I disagree with most of this.

  • I find the statement “NumFOCUS is grants” between confusing and misleading.

    PyMC basically pays NumFOCUS to act as our legal umbrella, manage the project money and ensuring we are complying with any legal requirements related to that. When funders like CZI award a grant to PyMC it isn’t a wire transfer to our accounts, there is much more overhead and bureaucracy involved, which NumFOCUS takes care of (and consequently keeps a small percentage of any grant PyMC gets to pay this overhead). Focusing strictly money-wise, that is the main thing we get from NumFOCUS, without that we wouldn’t have been able to receive the CZI grant at all.

    It is confusing though because NumFOCUS doesn’t limit to doing only these administrative tasks, it also seeks its own grants/sponsors, and organizes events like PyData. And then distributes part of the benefits it can get from that back to the project via small development grants. And PyMC has also gotten a couple of those. They represent less money than CZI and also than funds from PyMCon sponsors but they would be “numfocus grants” strictly speaking; however, I think this isn’t what was meant above I think and it was meant for any money paid via NumFOCUS.

    All the money that gets paid via NumFOCUS is allocated by the project[1], and NumFOCUS only has a say on these movements in making sure we are not violating conditions of the grant or legal requirements as a non-profit. The grant proposal is written as PyMC project and it rebudgeting is needed, it is also discussed and agreed on as project wide decision.

  • GSoC (and similar initiatives like Outreachy for that matter) is irrelevant here as they are specific to newcomers in OSS which would make anyone receiving such stipend not eligible as council member. Still, it starts with a project wide generated list of ideas, candidates then submit proposals and who gets selected is again decided by the project.

  • Whatever the structure and similarity between the grants like CZI that have been awarded to PyMC and Labs there is a key difference which I think is the main thing that should be taken into account when considering to whom does someone report: Labs decides who gets the money, how they get it and why.

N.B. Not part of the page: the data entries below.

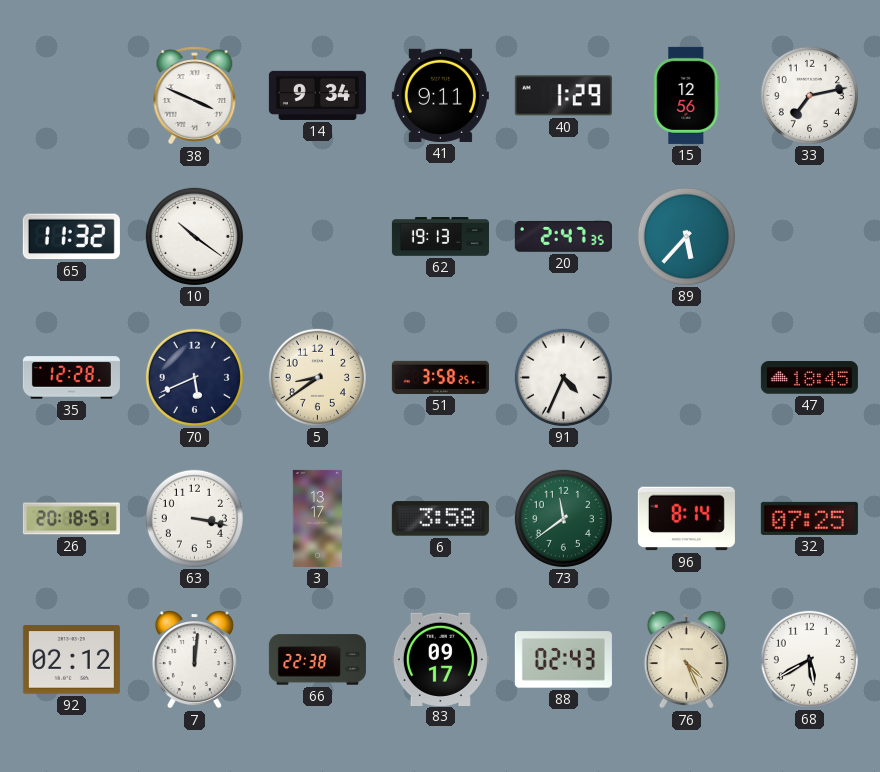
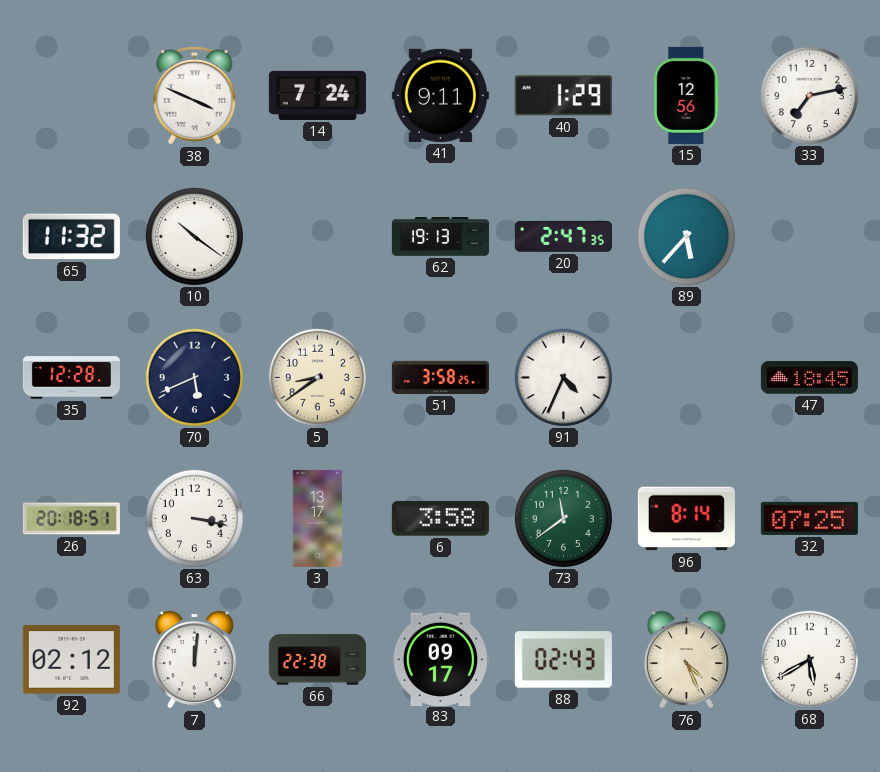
14: 9:34 -> 7:24
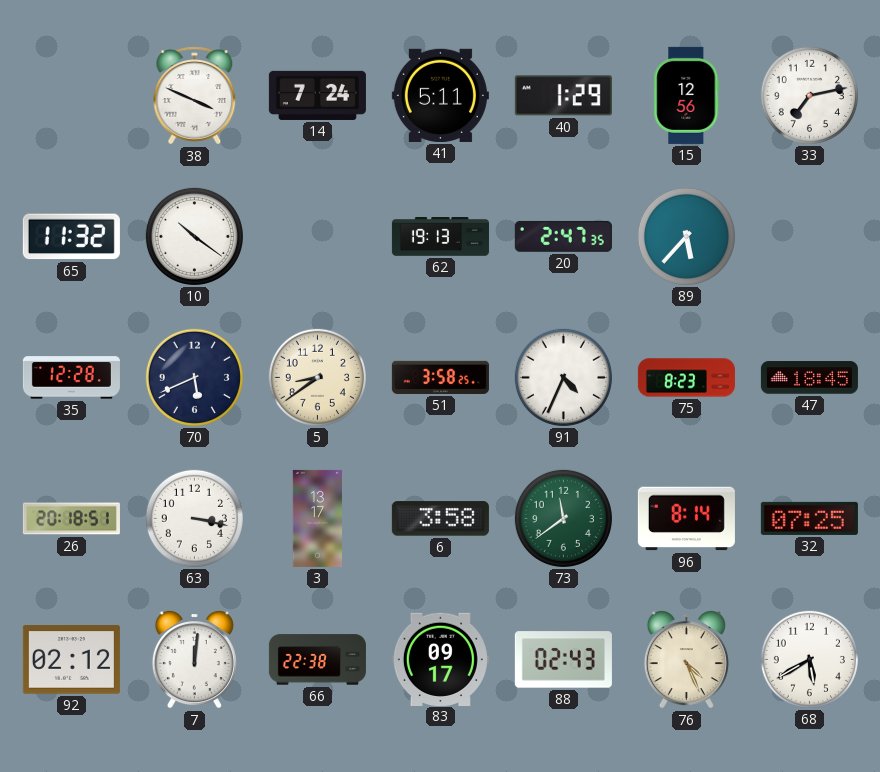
41: 9:11 -> 5:11
75: none -> 8:23
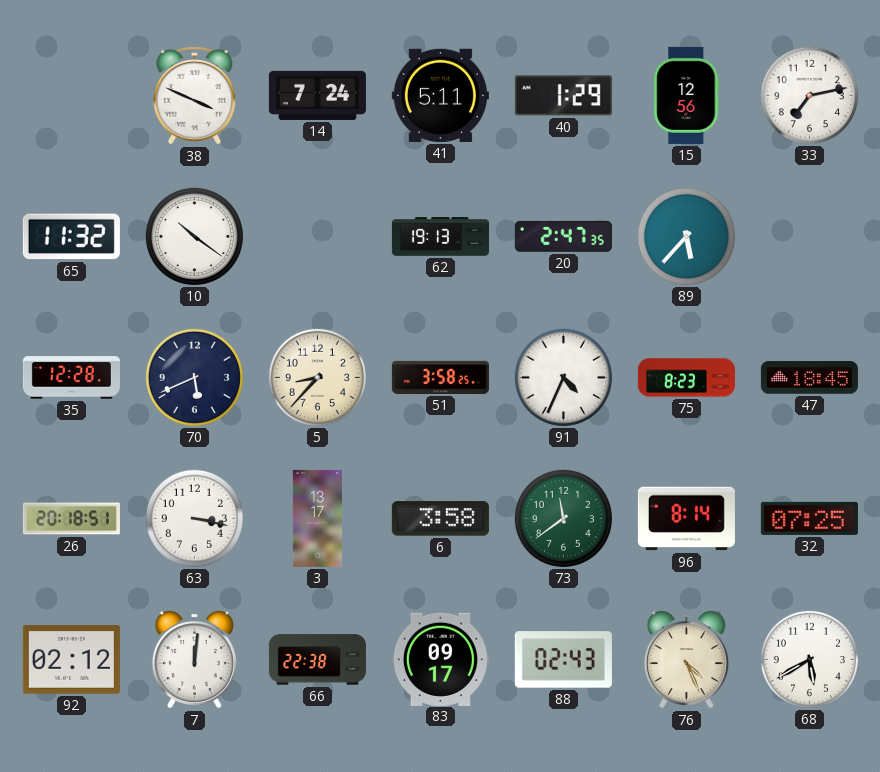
5: 8:39 -> 8:37
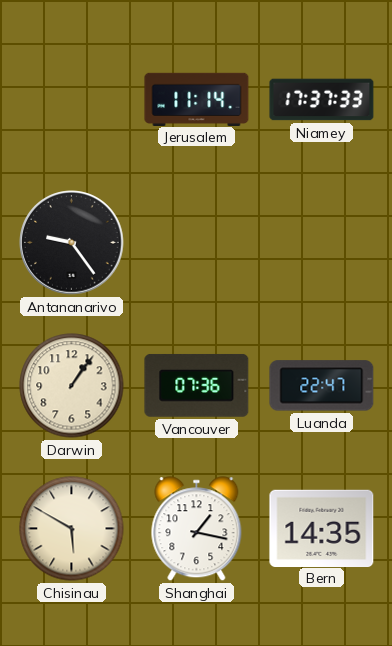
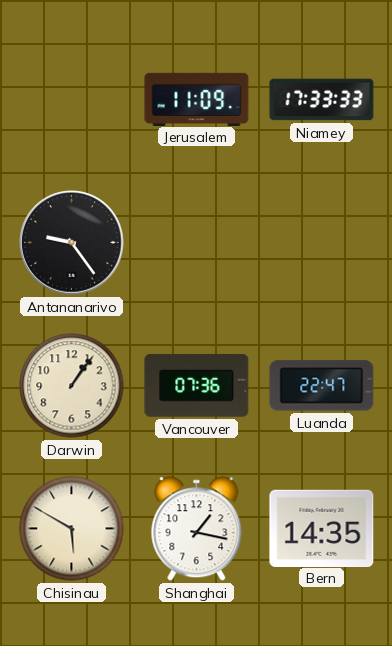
Jerusalem: 11:14 -> 11:09
Niamey: 17:37 -> 17:33
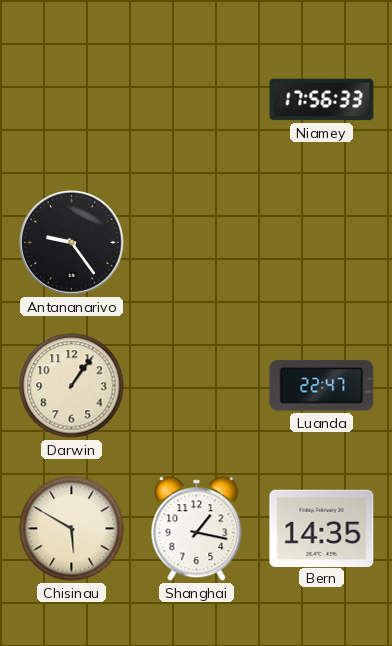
Jerusalem: 11:09 -> none
Niamey: 17:33 -> 17:56
Vancouver: 07:36 -> none
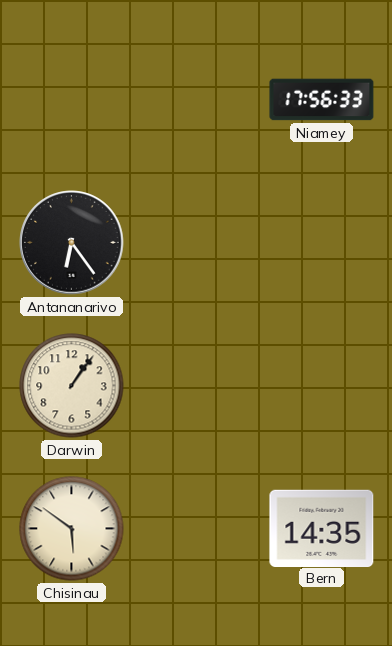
Antananarivo: 9:24 -> 6:24
Luanda: 22:47 -> none
Chisinau: 5:50 -> 5:51
Shanghai: 1:17 -> none
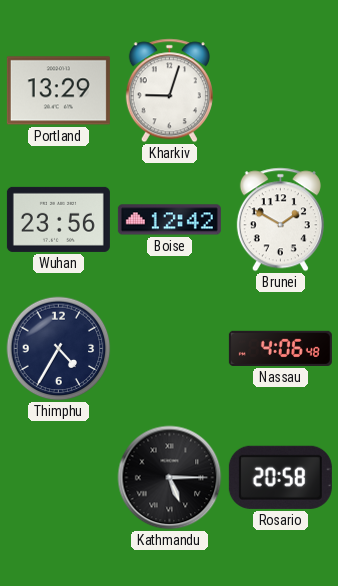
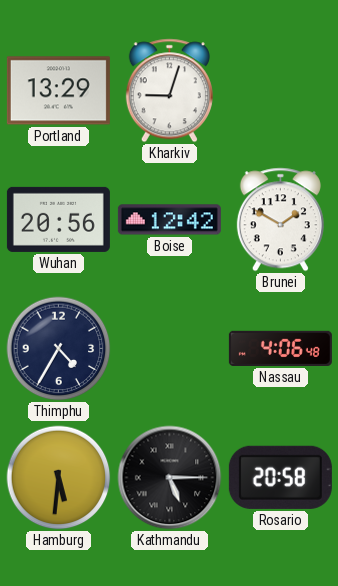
Wuhan: 23:56 -> 20:56
Hamburg: none -> 5:31
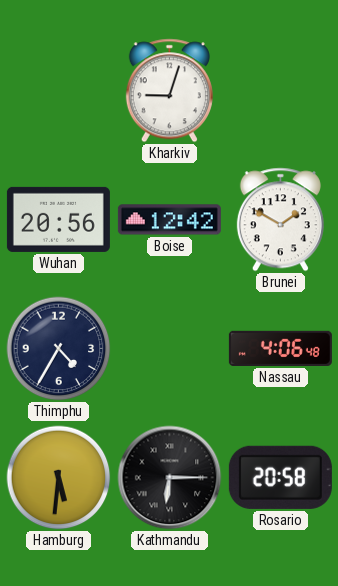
Portland: 13:29 -> none
Kathmandu: 5:15 -> 6:15
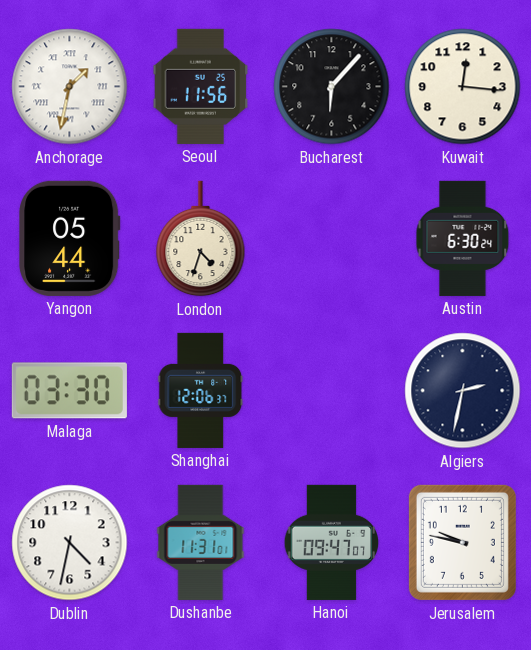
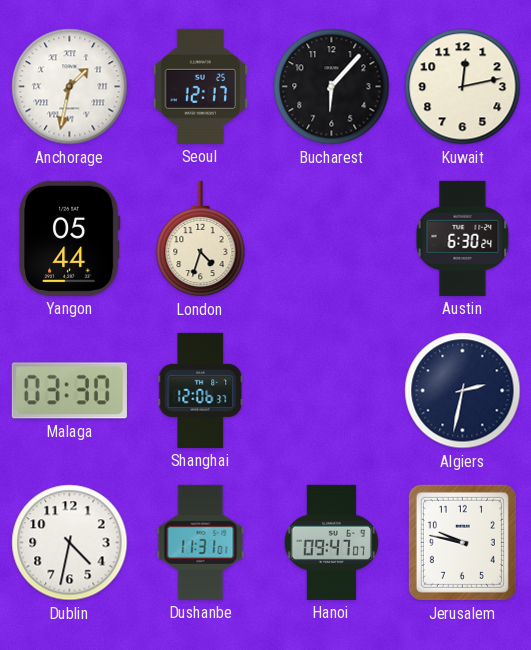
Seoul: 11:56 -> 12:17
Kuwait: 12:16 -> 12:13
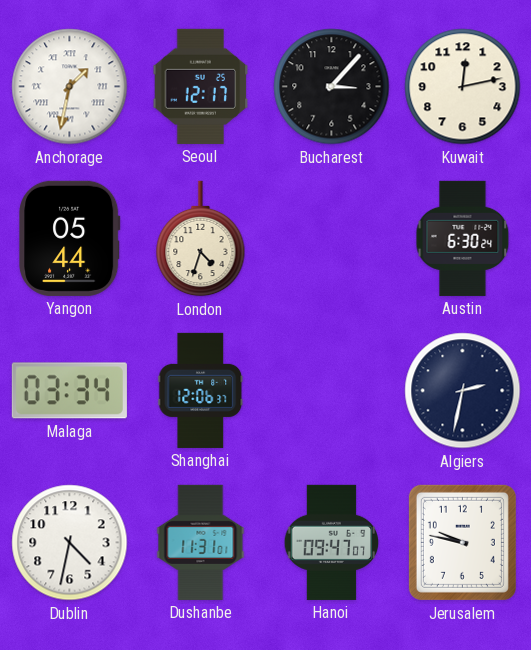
Bucharest: 6:07 -> 3:07
Malaga: 03:30 -> 03:34
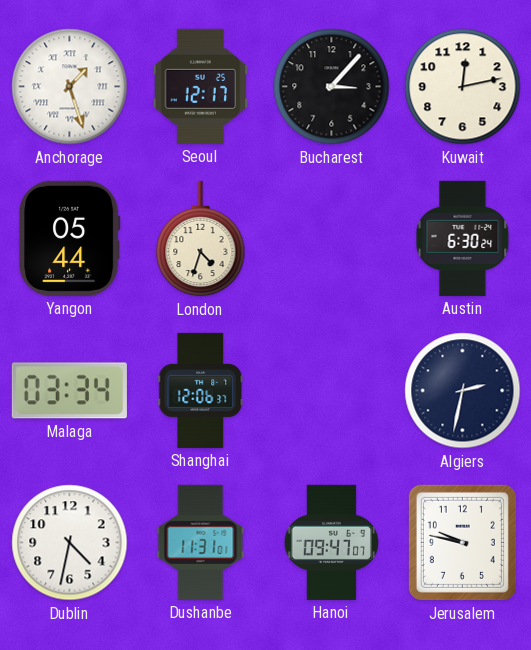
Anchorage: 1:32 -> 1:27
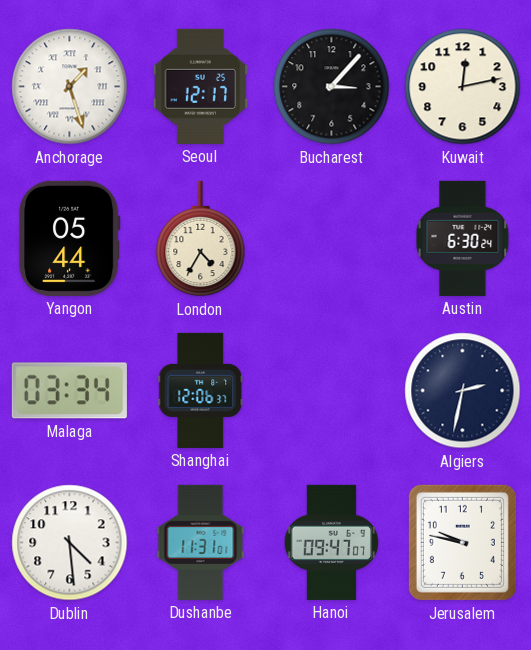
London: 4:33 -> 4:35
Dublin: 4:32 -> 4:29
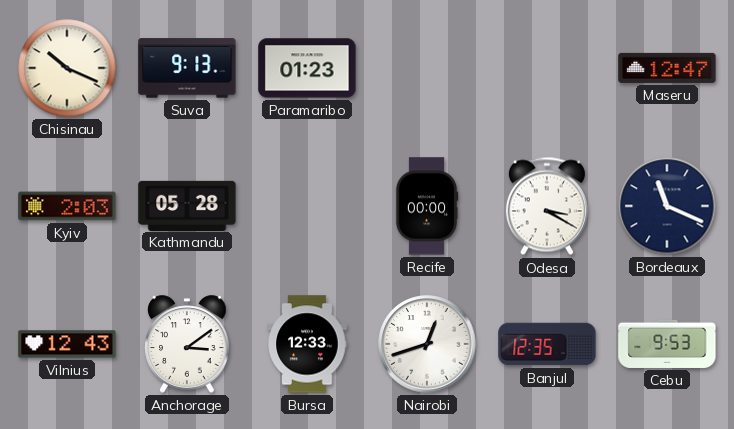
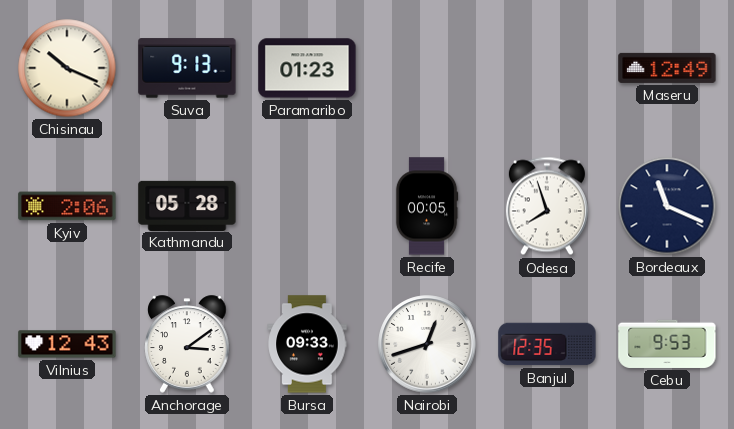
Maseru: 12:47 -> 12:49
Kyiv: 2:03 -> 2:06
Recife: 00:00 -> 00:05
Odesa: 3:20 -> 7:57
Bursa: 12:33 -> 09:33
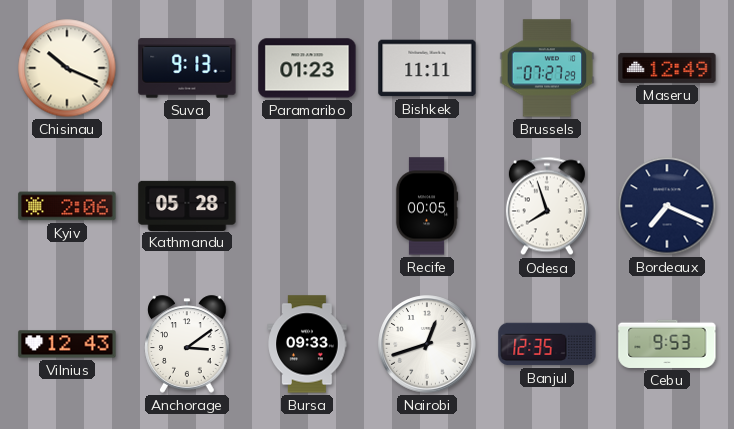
Bishkek: none -> 11:11
Brussels: none -> 07:27
Bordeaux: 11:19 -> 7:19
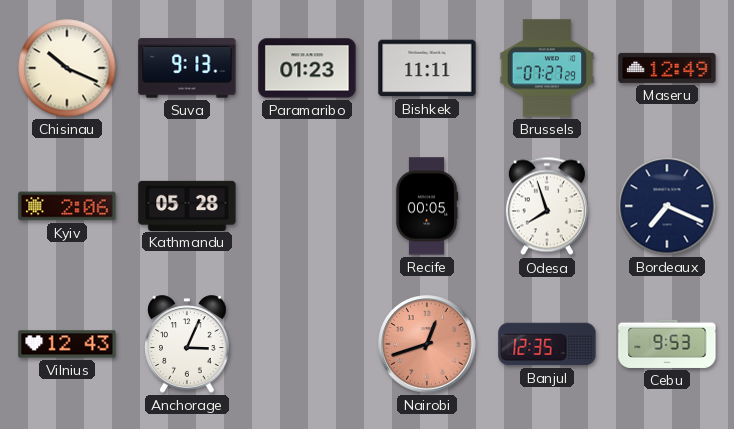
Anchorage: 3:09 -> 3:04
Bursa: 09:33 -> none
Nairobi dial: white -> salmon
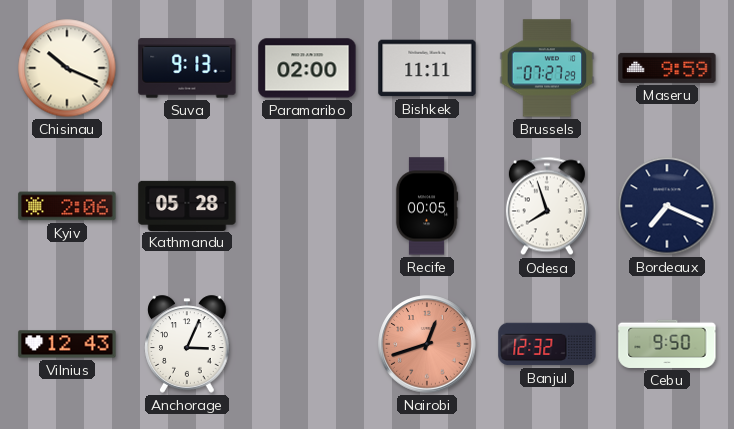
Paramaribo: 01:23 -> 02:00
Maseru: 12:49 -> 9:59
Banjul: 12:35 -> 12:32
Cebu: 9:53 -> 9:50
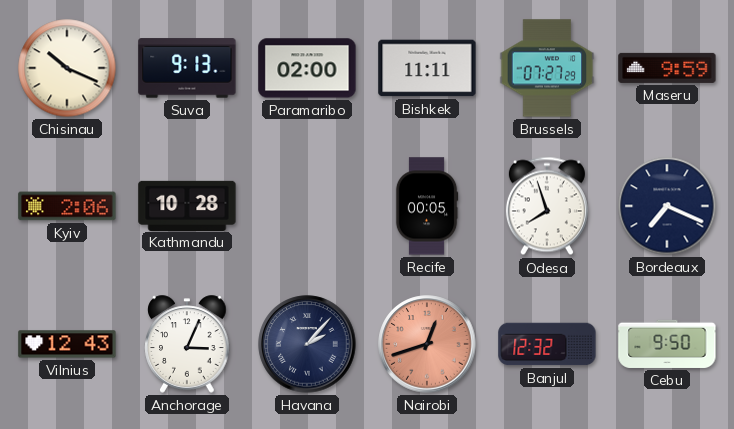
Kathmandu: 05:28 -> 10:28
Havana: none -> 2:07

Small note to make super clear that there is nothing wrong with that, in fact it is encouraged even and one of the main things that makes labs an institutional partner.

I might try to frame that more as a “minor activity” than secondary. I know this is quite subjective so should not be verbatim what goes into the governance, but if having or not the income from the extra contracting gig is relevant to the steering council member then it is close to impossible for them to remain unbiased. The goals of Labs, Intuitive Bayes (of which 3 candidates are also part of) or Google (cutting it close at 2 candidates but had 3 nominees too) might not be the same as the goals of the project at all times. But as @Armavica used as extreme example in the first post, receiving a 1€ payment should probably not count

I completely agree with that, adding a caveat though which is we need to combine this with isolating “top of the barrel” people who are not affiliated with Labs if PyMC project decisions end up happening at Labs. We might be closer to this second situation despite efforts to the contrary (with both of you being among the most dedicated to ensuring PyMC discussions and decisions happen in PyMC spaces).


  1. Sometimes it is more a “should be” than an “is” because the governance is not always completely followed, but I think this is a different issue ↩︎

1 Like

What do you disagree with? That two people receiving money through Numfocus/GSOC shouldn’t count as being affiliated with the same company?